Selain itu, peluang bagi kampanye terselubung calon incumbent lewat pelaksanaan program penanganan Covid-19 juga terbuka. Program-program, salah satunya bansos bisa menjadi ajang bagi calon petahana untuk melakukan pencitraan. "Dan itu lagi-lagi mencederai aspek keadilan dalam kontestasi persaingan yang sehat," tegas dia.
Prinsip ketiga, lanjut dia, yakni prinsip integritas dan kemandirian KPU serta prinsip visibilitas dari penyelenggaraan pemilu di masa pandemi. Tentu tidak dapat dipungkiri bahwa persiapan pilkada di tengah pandemi akan memberikan beban batin kepada penyelenggara pemilu.
"Kita harus menyelenggarakan Pilkada dengan hasil maksimal, dan diakui legitimasinya. pada saat yang sama kita juga tertekan untuk melindungi diri dan aparat serta jajaran dari bahaya pandemi," paparnya.
Prinsip keempat yang dilanggar, yakni prinsip konsistensi terhadap aturan perundang-undangan. Dia mengatakan, jika membaca di Perppu Pilkada, maka saat ditemukan bahwa pelaksanaan pemilihan dan penghitungan suara hanya bisa dilaksanakan dengan syarat pandemi itu selesai.
"Jadi walaupun sekarang tahapan itu dimulai, dengan protokol Covid-19, kecuali pemungutan dan penghitungan suara itu tidak bisa ditawar lagi kalau kita lihat Perppu. Harus sudah selesai pandemi baru pemungutan dan penghitungan suara selesai" jelasnya.

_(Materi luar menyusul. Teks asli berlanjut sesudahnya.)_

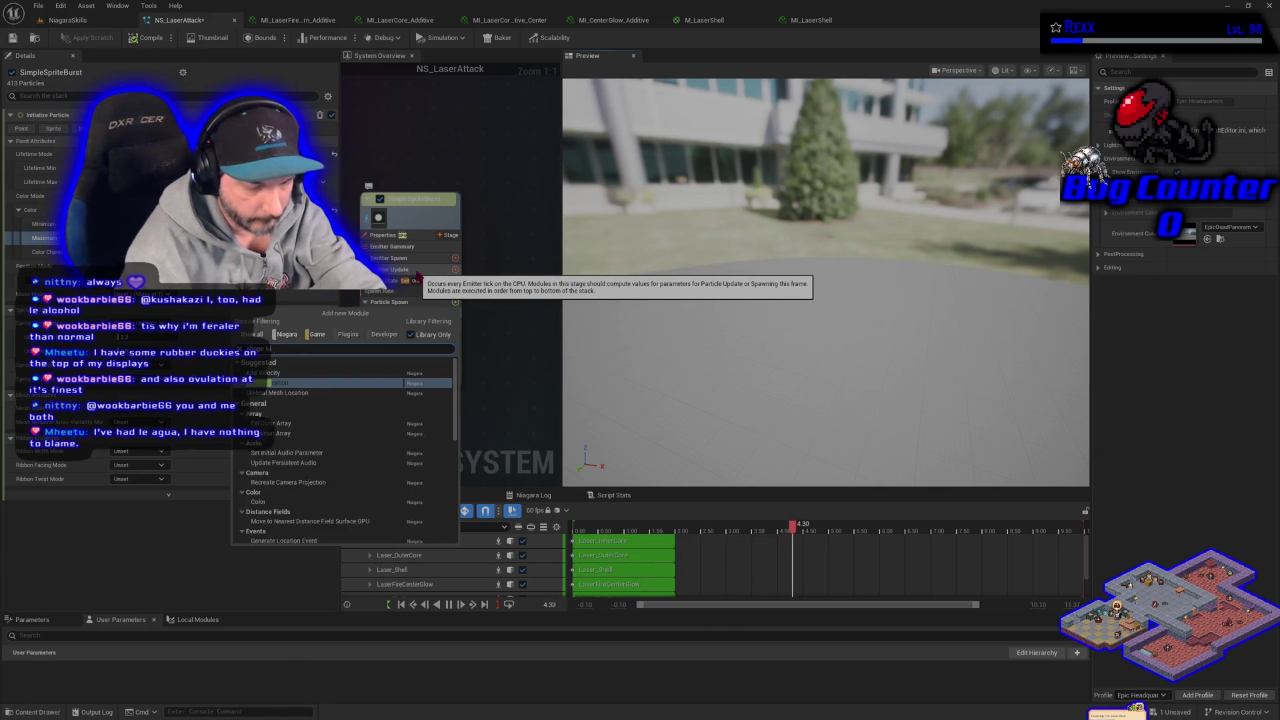
{"action": "key", "text": "Return"}
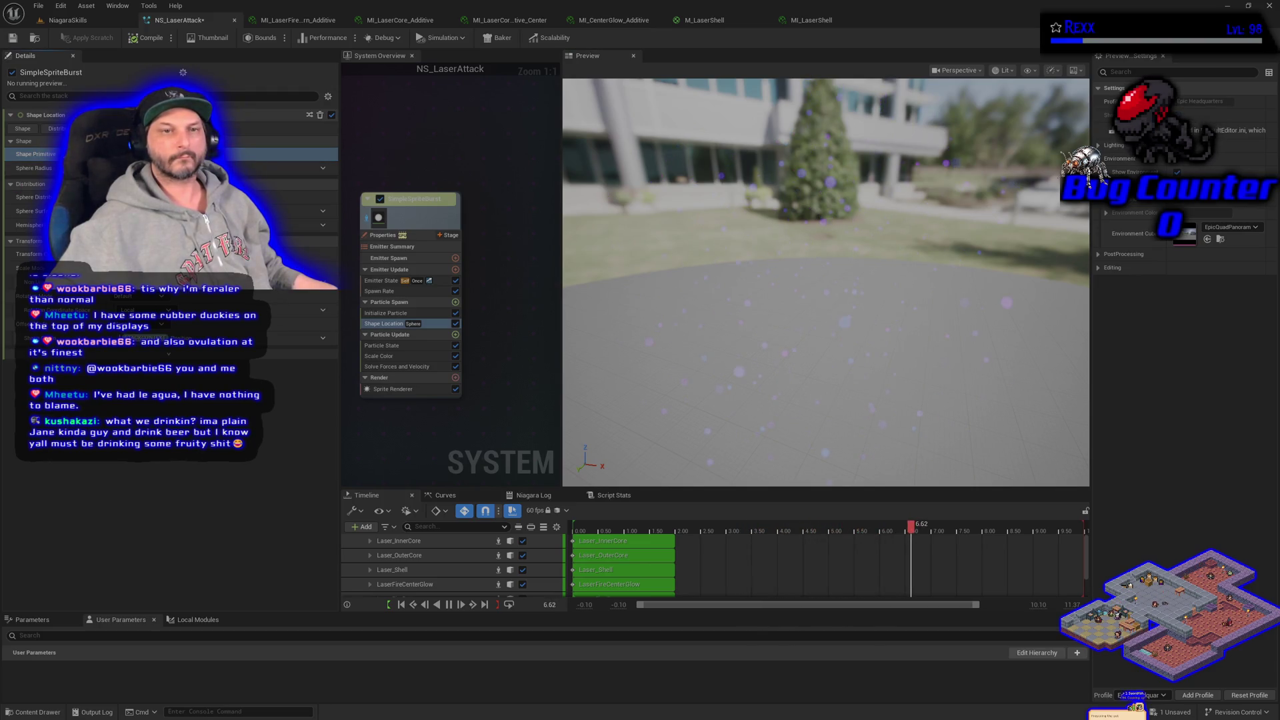
{"action": "left_click", "coordinate": [280, 168]}
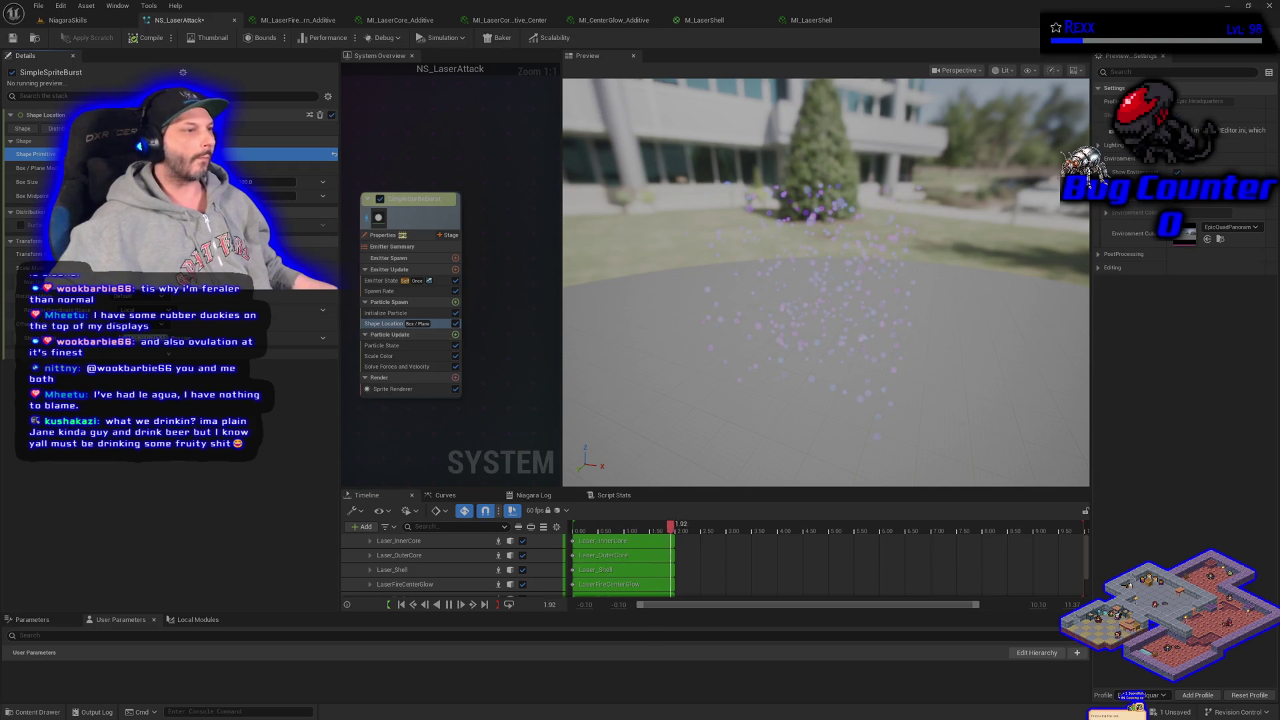
{"action": "left_click", "coordinate": [286, 168]}
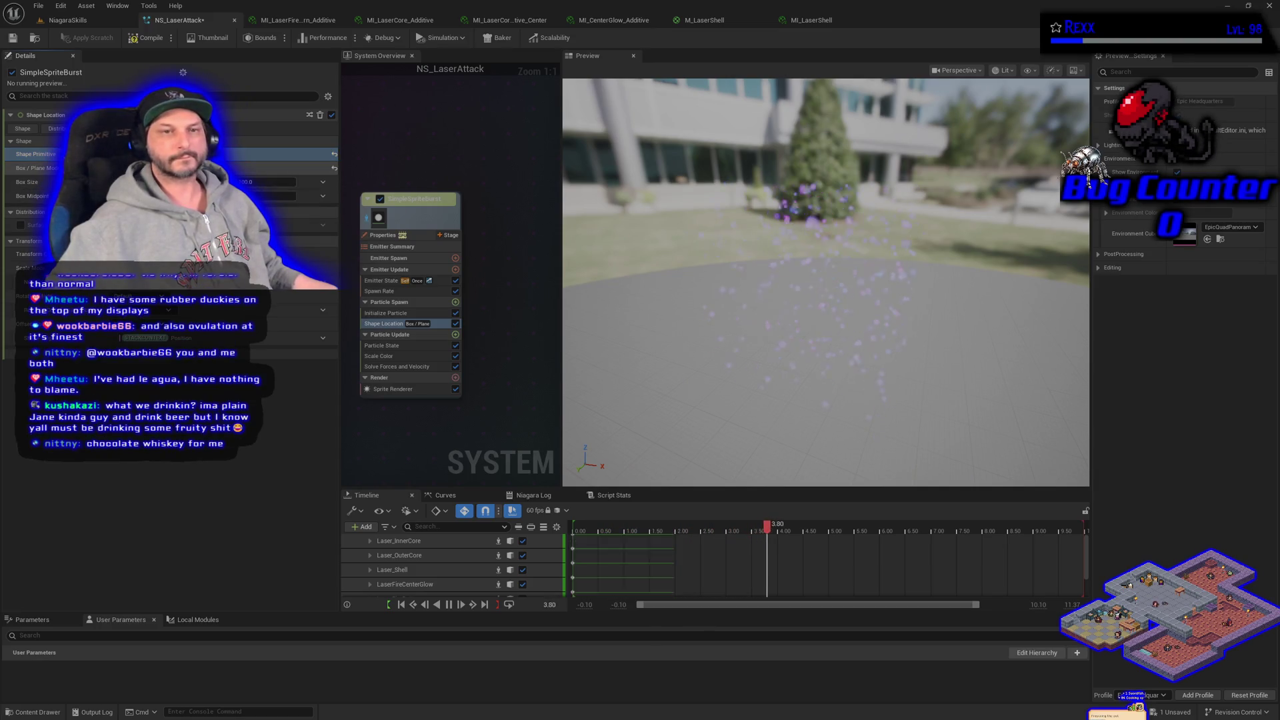
{"action": "left_click", "coordinate": [294, 196]}
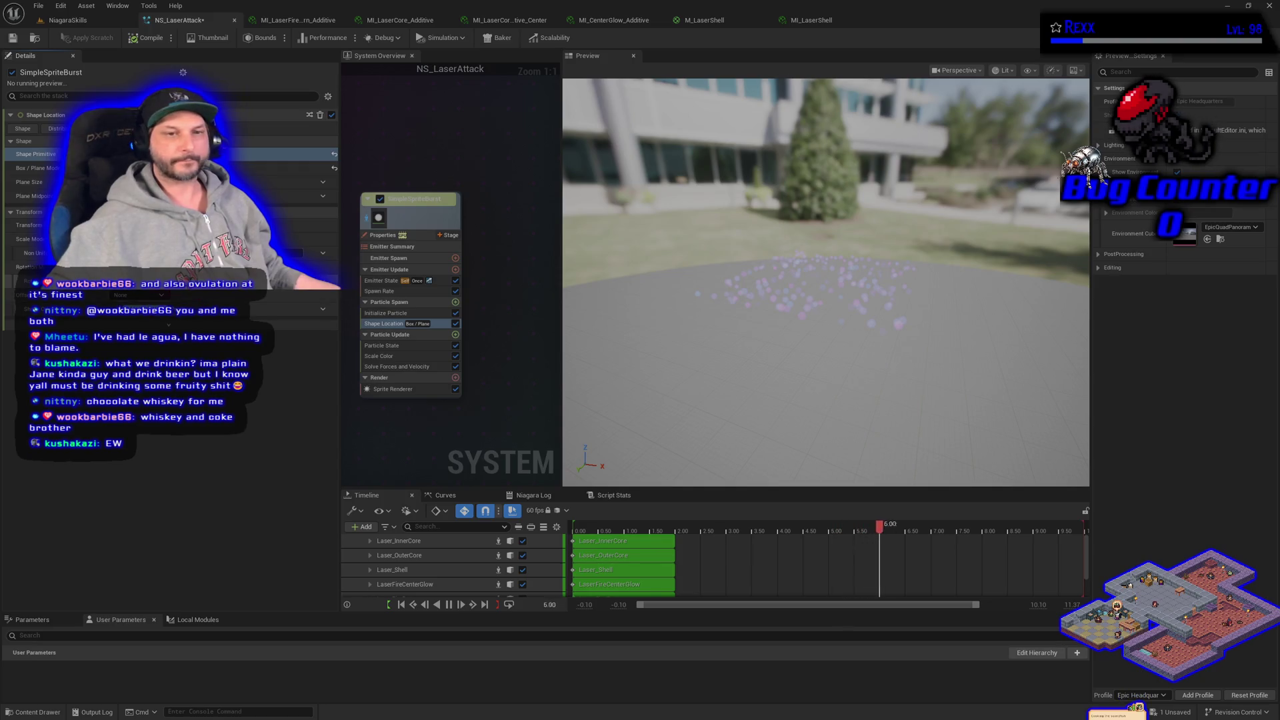
{"action": "left_click", "coordinate": [174, 294]}
{"action": "left_click", "coordinate": [137, 318]}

"Jadi kita bisa melihat aturan perundang-undangan sendiri mengandung ketidakjelasan bagaimana kalau seluruh tahapan sudah berjalan tetapi begitu mau pemungutan dan penghitungan suara masih ada pandemi. Saya kira itu yang harus disikapi jadi visibilitas penyelenggaraan pilkada dengan hari H tanggal 9 Desember itu mengandung ketidakpastian," tandas dia.